BSVM begins a new service year amidst the backdrop of a global public health pandemic and national conversations about other pandemics of racism and climate change. While many things about our community life together and service in Baltimore, MD and Richmond, VA have to be re-imagined this year due to the ongoing prevalence of the Coronavirus, we are still delighted to welcome the 20-21 cohort of Ministry Volunteers. Each year, volunteers enter the houses as strangers and then work to build an intentional community together. Read a reflection below from a BSVM alumna that was published in the Winter 2010 issue of The Bon Secours Beacon (now The Companion) as she shares about the growth between the beginning of the service year and the end, when volunteers left as family.
Reflection from the 2008-2009 Community:
A Year Gifted through Knowledge and Sharing
By Crystal Truong, BSVM ’08-’09
As I finished scrapbooking our year as Bon Secours ministry volunteers in photos and words, I was amazed at how close we grew together. We entered the year as five very different individuals with a common passion for service, and we left as a family with many shared memories. It would be hard to pinpoint the moment we became more than just housemates; perhaps it was during the times we planned, cooked, and decorated for our Thanksgiving celebrations, or during our Chick-Fil-A campouts, or quite simply during the daily meals we shared that our friendships matured.

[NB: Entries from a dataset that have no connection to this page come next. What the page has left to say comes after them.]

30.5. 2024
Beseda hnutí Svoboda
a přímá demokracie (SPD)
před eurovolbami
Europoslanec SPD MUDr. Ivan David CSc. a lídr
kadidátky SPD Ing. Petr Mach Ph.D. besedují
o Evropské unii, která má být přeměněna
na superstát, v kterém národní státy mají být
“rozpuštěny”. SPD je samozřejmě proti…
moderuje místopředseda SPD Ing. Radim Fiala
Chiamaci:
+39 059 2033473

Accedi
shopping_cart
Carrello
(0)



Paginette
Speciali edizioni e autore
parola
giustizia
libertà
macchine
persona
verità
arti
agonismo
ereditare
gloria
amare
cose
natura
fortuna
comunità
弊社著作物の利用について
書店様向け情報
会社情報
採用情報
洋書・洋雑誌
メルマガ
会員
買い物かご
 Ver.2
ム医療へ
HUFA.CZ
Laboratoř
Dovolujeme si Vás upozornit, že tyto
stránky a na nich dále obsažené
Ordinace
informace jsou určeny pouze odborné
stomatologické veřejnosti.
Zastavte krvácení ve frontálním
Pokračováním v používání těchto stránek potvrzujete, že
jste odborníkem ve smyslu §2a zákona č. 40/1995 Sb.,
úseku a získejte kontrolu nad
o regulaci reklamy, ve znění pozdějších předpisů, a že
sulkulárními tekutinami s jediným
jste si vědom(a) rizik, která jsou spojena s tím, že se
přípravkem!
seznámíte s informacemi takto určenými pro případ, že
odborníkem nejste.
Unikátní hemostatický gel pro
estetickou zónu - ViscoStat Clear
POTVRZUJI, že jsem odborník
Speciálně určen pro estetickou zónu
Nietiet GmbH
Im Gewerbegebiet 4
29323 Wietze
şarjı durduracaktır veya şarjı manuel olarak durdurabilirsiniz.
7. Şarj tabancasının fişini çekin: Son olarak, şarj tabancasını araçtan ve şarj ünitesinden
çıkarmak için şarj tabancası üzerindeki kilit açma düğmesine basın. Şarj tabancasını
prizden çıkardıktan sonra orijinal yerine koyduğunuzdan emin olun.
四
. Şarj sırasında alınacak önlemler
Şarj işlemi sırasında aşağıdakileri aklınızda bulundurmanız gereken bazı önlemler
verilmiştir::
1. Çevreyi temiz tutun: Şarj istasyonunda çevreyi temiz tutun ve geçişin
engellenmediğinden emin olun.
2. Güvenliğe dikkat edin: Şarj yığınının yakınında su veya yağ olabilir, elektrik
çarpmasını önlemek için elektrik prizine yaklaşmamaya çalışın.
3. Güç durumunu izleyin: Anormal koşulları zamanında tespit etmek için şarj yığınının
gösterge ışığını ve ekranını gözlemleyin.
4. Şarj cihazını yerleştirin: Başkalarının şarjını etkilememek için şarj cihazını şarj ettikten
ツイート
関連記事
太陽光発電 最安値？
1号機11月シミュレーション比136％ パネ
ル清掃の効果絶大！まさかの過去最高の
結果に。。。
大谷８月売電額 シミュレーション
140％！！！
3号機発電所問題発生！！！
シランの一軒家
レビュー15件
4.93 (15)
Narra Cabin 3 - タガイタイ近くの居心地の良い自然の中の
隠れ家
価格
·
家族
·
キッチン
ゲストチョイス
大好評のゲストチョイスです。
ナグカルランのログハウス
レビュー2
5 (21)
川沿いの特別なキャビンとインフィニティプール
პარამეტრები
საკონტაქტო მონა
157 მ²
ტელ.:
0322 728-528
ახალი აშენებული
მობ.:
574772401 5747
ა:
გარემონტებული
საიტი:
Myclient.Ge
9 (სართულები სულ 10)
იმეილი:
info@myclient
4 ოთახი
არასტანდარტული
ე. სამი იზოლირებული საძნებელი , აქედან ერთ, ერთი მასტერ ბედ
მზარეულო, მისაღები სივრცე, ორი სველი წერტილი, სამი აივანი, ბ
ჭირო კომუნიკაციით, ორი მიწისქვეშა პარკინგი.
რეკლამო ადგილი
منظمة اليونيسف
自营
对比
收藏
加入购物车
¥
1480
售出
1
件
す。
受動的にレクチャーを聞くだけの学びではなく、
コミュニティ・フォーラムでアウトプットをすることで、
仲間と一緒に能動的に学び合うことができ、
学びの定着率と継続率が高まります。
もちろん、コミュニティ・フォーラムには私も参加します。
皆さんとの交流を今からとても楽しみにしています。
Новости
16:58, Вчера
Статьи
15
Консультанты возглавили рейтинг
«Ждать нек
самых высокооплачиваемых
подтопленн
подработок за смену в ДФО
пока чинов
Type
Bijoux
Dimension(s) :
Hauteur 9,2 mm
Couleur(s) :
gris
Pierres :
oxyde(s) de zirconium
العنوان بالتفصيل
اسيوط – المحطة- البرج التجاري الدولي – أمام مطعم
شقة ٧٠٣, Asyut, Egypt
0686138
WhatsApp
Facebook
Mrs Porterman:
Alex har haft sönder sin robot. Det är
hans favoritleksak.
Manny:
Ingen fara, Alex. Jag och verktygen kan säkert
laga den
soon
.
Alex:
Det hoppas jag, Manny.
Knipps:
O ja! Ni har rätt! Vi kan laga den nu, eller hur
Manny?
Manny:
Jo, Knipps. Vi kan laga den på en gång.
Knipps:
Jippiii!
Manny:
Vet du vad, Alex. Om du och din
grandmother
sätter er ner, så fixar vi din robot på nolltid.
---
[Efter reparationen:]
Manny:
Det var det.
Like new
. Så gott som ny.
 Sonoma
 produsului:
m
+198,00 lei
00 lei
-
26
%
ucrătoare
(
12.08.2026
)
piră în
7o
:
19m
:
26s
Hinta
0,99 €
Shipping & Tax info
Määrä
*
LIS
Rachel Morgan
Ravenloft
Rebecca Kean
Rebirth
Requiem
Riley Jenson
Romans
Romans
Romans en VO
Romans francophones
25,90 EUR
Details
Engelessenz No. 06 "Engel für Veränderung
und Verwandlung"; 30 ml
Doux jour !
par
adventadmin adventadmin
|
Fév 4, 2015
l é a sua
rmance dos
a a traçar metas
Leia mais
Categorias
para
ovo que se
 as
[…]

Of course, it wasn’t all fun and games. We had our ups and our downs with living in community, but learning from our mistakes was the best way to understand each other better. We had to be aware of not only our needs and wants, but how they affected other members in our community. We all had our different personalities that brought various elements into our group dynamic. I discovered that what I learned in community living was not separate from what I learned in my service work. It could directly translate into a learning experience that enhanced how I did direct service with the Tele-Heart Program.
Although it is the tangible results that are often most recognized in doing service, it was the relationships that I was able to form with the participants and patients of the Tele-Heart Program that truly made this such an amazing and humbling experience. Here I was, a young Vietnamese-Chinese American woman working with primarily African-American seniors. Like my housemates, I didn’t have too much in common with the people I worked with, but they enthusiastically welcomed me to their beautiful city and allowed me to be a part of their lives. I learned much more from them than I taught. Who knew that dried beans really should be boiled on high heat and not just soaked overnight? Or that people lived off $90 a month on groceries? They graciously allowed me to learn about their lives, by listening and observing. And although the actual work of blood pressure screenings and nutrition classes was important, it was the showing up on a monthly basis and really listening to the participants’ questions and concerns that developed the relationships and trust. I can only hope that one day I will use what I have learned to become the compassionate and gracious healthcare provider that my site supervisor, Joe Ann Murphy, has taught me to be.